*** Opening of Information ***

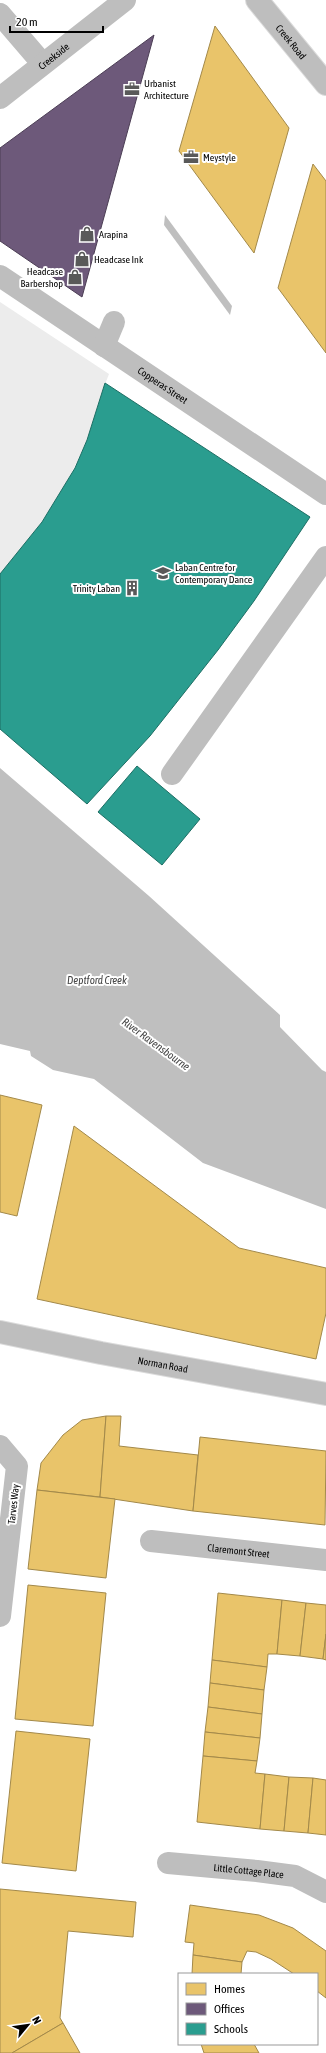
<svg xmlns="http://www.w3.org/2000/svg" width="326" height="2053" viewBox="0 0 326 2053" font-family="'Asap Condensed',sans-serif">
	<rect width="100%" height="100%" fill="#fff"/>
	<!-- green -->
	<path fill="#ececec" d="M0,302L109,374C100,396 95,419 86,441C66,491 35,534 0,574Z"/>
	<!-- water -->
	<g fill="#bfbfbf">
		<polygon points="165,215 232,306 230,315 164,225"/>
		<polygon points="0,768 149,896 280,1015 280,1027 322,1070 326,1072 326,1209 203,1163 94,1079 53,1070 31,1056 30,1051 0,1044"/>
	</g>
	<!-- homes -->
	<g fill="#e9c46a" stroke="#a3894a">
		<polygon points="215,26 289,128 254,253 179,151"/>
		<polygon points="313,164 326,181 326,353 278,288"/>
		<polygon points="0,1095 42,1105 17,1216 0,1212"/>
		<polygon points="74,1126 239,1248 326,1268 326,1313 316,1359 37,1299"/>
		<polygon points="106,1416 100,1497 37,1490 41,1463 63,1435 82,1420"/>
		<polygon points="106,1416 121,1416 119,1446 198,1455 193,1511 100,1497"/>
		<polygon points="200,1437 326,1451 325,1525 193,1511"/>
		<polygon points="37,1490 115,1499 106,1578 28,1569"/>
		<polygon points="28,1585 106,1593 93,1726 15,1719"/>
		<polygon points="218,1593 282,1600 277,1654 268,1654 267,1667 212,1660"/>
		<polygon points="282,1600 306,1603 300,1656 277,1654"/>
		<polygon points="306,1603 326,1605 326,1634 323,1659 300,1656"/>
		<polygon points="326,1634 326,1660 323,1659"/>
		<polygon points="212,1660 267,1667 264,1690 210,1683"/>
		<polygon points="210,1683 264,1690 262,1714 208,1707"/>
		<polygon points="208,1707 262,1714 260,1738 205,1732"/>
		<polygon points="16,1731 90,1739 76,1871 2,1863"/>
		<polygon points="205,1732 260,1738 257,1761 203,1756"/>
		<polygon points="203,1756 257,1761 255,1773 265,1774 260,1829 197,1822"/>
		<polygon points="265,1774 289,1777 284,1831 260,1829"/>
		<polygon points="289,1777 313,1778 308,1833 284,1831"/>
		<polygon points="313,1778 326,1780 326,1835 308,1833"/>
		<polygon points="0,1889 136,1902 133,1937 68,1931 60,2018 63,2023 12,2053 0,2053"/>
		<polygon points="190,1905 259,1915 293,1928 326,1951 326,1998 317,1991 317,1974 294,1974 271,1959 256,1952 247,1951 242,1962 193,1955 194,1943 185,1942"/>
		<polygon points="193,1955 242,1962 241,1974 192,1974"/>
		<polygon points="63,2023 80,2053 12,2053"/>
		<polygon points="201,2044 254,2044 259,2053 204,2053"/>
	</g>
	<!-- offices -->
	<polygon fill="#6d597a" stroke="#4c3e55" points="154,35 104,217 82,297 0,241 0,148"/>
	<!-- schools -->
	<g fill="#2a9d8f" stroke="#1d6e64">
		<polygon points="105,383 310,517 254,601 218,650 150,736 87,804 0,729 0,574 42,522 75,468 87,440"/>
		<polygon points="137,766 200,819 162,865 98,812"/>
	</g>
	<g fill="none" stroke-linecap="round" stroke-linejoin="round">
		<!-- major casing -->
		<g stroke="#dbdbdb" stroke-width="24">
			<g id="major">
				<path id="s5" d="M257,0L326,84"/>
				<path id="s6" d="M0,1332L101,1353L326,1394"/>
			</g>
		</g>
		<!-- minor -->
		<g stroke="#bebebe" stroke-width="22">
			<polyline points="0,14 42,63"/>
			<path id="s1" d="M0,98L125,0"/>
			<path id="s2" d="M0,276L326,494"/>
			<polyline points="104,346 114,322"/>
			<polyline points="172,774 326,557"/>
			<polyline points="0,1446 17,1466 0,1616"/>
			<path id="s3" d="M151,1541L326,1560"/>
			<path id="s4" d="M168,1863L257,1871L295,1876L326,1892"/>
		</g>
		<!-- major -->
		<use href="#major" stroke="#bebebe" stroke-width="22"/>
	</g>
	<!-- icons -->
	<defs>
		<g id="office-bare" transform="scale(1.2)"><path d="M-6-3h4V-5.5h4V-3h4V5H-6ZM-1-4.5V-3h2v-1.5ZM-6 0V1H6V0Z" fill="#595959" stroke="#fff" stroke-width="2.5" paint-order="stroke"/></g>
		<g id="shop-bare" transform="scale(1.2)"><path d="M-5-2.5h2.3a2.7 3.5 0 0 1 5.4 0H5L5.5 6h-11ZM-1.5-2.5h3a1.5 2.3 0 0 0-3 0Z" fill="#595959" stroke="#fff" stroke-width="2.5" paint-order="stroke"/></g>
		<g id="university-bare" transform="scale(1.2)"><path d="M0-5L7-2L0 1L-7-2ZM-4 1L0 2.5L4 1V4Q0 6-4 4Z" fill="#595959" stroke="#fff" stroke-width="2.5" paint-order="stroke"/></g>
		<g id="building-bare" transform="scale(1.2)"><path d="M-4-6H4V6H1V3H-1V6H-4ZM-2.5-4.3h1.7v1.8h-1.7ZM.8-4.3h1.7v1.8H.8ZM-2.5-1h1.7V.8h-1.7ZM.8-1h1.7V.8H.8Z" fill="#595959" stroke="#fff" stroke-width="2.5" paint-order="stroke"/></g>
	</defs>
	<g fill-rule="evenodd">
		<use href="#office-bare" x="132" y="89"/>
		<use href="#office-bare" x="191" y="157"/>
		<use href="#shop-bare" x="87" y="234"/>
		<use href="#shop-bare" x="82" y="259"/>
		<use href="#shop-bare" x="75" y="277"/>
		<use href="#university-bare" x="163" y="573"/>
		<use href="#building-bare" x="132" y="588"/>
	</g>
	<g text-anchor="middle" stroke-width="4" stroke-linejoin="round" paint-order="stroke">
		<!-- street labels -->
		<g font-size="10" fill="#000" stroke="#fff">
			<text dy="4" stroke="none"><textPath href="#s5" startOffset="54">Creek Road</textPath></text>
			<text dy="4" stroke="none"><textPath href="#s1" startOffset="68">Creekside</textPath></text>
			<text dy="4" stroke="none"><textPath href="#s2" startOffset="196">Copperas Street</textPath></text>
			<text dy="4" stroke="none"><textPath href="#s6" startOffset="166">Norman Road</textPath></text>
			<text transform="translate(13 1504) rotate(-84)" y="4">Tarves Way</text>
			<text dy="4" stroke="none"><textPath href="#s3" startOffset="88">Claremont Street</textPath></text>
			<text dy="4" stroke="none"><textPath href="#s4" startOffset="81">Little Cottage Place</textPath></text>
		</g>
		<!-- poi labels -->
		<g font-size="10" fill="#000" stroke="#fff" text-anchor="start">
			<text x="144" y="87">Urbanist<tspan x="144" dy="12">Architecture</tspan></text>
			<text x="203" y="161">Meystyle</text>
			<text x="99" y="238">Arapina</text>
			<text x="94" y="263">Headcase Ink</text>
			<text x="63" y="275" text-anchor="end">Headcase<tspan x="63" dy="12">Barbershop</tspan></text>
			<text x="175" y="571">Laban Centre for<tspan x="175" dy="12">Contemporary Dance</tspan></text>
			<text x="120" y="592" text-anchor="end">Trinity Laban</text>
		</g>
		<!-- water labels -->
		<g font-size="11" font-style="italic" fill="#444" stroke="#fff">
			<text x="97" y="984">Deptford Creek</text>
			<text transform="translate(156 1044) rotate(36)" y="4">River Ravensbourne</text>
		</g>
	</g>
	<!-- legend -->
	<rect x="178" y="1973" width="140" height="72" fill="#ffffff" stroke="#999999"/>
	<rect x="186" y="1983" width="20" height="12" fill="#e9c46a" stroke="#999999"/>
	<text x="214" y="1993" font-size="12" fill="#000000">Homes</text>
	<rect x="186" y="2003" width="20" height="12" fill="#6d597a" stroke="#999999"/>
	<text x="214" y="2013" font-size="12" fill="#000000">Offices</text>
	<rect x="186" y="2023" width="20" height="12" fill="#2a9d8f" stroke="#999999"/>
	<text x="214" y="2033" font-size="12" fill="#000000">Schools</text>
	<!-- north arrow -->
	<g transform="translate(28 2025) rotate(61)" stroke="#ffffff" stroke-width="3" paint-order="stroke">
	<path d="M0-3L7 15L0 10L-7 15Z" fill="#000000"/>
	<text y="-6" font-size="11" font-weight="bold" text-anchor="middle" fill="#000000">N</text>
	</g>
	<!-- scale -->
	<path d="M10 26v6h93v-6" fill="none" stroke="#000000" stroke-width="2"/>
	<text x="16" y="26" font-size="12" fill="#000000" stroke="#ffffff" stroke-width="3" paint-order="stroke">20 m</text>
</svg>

*** Close of Information ***

> Task
What is the number of lines in the data above that contain the word "linejoin"? Report the figure only.

> Answer to the problem
2